EDUAE: So, that’s the direction you’re now moving?
Evo: Yes, creating projects and ideas that help inspire a shift in education. So, I’ll be moving to West Sussex with my wife, Anne-Marie and my two children, Zakaria and Zara. We are renovating the house, and I’ll be building an office/studio to help kick start the new business called Innovation X I am currently working on in my spare time.
EDUAE: After being in teaching for 20 years, what do you think makes a good teacher?
Evo: Someone who builds positive relationships with the students and actively seeks to connect with every individual.
EDUAE: During a recent visit to London, I was stopped by a group of youths on pushbikes who I think wanted to relieve me of my personal belongings, or maybe they just wanted to know the time? It was impossible to tell, as I’m not fluent in gangster lingo. But I often think these kinds of kids would have the most potential if they had good teachers who could help them channel their energy correctly?
Evo: Absolutely! It’s the tenacious ones I like the most. I find them the easiest to connect with, and they are the students I learn most from. They challenge the way you do things, which can lead to inspiring new ideas. We need tenacious individuals in the global innovation space because they will question what is currently being done and why we can’t approach it in another way.
EDUAE: And you do EdTalks – will you be carrying on with these when you return to the UK?
Evo: I will be.
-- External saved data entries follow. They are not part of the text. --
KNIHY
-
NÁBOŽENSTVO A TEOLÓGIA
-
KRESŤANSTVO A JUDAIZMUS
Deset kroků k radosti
I am getting into using and producing media a lot more. My office at home will be more like a media studio, which will provide a creative space to produce live broadcasts like EdTalks live, which I hope to expand to three times a week. Over my past two seasons, it has become clear that different regions have different needs and perspectives on educational trends. I’m hoping to start a new season that caters specifically to the three regions I am most familiar with, the Middle East and Asia, UK and the USA. This will also provide opportunities to work with edtech companies and publications such as Education UAE.
EDUAE: Is there a bit of sadness on leaving Dwight School after three years?
Evo: For sure. I watched Dwight School Dubai being built and was part of the team that opened its doors on its very first day. It’s the first and possibly the last new school I’ll ever teach in. I’ve had students asking what I’ll be doing next. It’s a great community, lots of positive students and staff. I’ll be staying in touch with the team at the school to follow its developments over the coming years.
EDUAE: What’s your first venture with Innovation X?
Evo: My first service is called Vertigo, a social media agency for schools. After several discussions with friends and exploring various possibilities, this became the idea that felt most in line with how I wanted to progress. I’ve been actively using social media to develop connections and spread positive messages about education, innovation and design for three years now and am now fortunate to have a good network that expands across the globe. I aim to use this experience coupled with my love for teaching and learning to support schools, universities and edtech companies to connect and engage with the right audience.
EDUAE: Put simply, enjoying life and helping others – you can’t imagine it getting much better than that?
Evo: This is the best feeling, helping others reach their full potential through big thinking and forward-thinking ideas.